Express Scripts-Medco merger draws Senate antitrust scrutiny
Published 4:00 am Tuesday, December 6, 2011
Express Scripts’ proposed $29 billion acquisition of Medco Health Solutions is expected to face intensified scrutiny today when a Senate panel examines potential antitrust concerns raised by the merger of two of the country’s largest pharmacy benefit managers.
Together, the two companies now manage prescription drug benefits for more than 115 million people and handle one of every three prescriptions filled in the United States. With combined revenue of more than $110 billion a year, the merged entity would also become the largest player in the domestic markets for supplying mail-order drugs to patients with chronic conditions and costly specialty drugs for conditions like HIV, hemophilia and rheumatoid arthritis.

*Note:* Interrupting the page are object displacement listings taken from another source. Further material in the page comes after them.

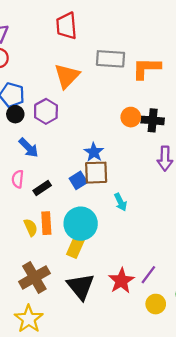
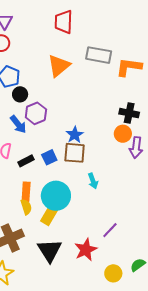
purple hexagon: (46, 111) -> (36, 113), moved
black circle: (15, 114) -> (20, 94), moved
orange circle: (131, 117) -> (123, 134), moved
blue square: (78, 180) -> (49, 157), moved
yellow semicircle: (31, 227) -> (26, 207), moved
purple line: (148, 275) -> (110, 230), moved

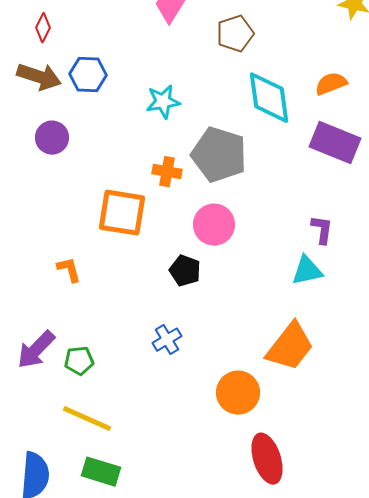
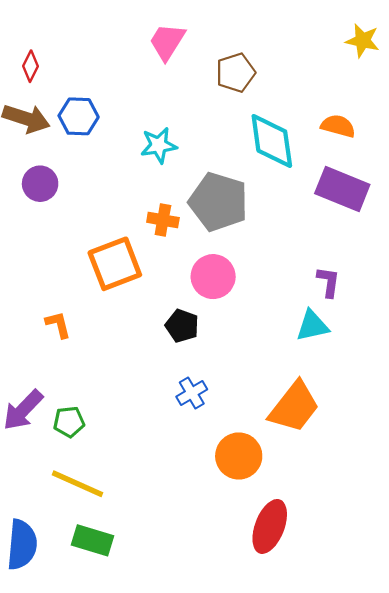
orange semicircle: (331, 84) -> (338, 126), turned 36
orange square: (122, 213) -> (115, 264), turned -30
blue cross: (167, 340) -> (192, 393), moved
red ellipse: (267, 459) -> (270, 526), turned 39

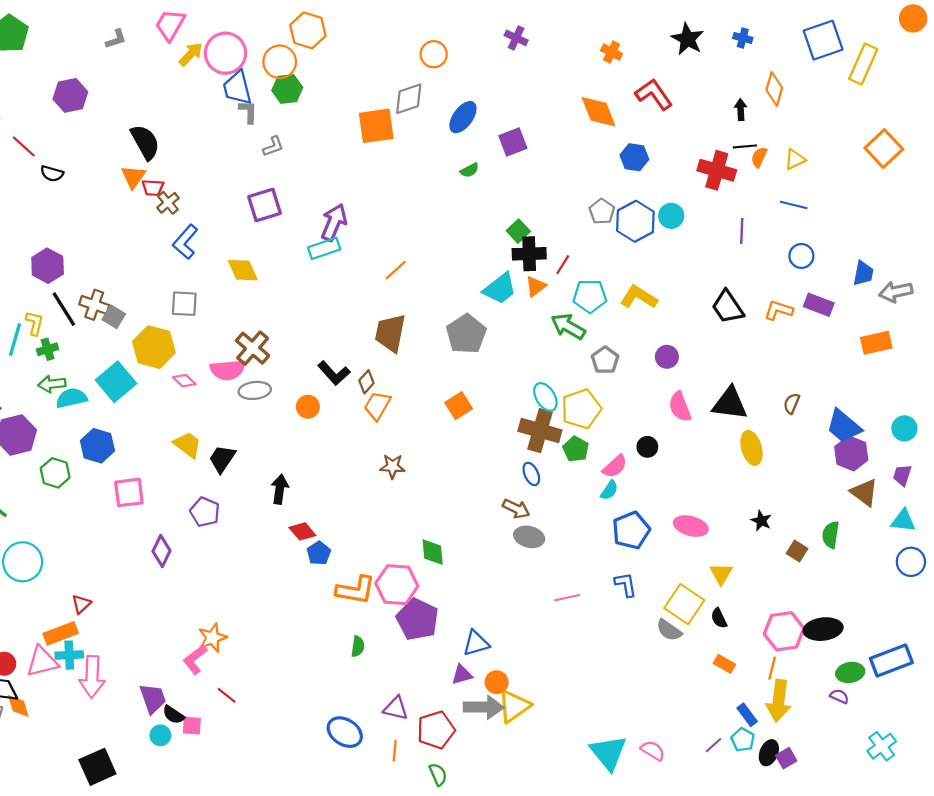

Senior executives at the two companies say the merger will significantly reduce the nation’s health care costs and deliver drugs in a safer, more efficient fashion. “A combined Express Scripts and Medco will be well positioned to protect American families from the rising cost of prescription medicines,” George Paz, the chief executive of Express Scripts, told legislators at a House subcommittee hearing in September.
But some lawmakers are concerned that the merger will harm competition, and the Federal Trade Commission has requested additional information from the companies before it decides whether to approve the combination.
Today’s hearing is being held by the antitrust subcommittee of the Senate Judiciary Committee. The same committee has taken a hard look at other mergers, like AT&T’s proposed acquisition of T-Mobile, that have the potential to reduce competition and lead to higher prices.
Regulators are expected to focus on whether the merger of Medco and Express Scripts, which would reduce the number of major competitors to two from three, would also leave customers, particularly large employers, with too few choices and limited bargaining power.
While the two pharmacy benefit managers say they face aggressive competition from other managers for their business, a recent analysis by Morgan Stanley Research indicated that the 50 largest companies in the United States rely heavily on the services of Medco, Express Scripts and the third major benefit manager, CVS Caremark.
The smaller players typically do not have the geographic reach, bargaining power or data-handling capabilities of their larger competitors, said Dan Gustafson, an antitrust lawyer who recently helped write a letter to the FTC objecting to the merger on behalf of the American Antitrust Institute, a Washington organization. “These are customers who require a broad spectrum of services on a national level,” he said.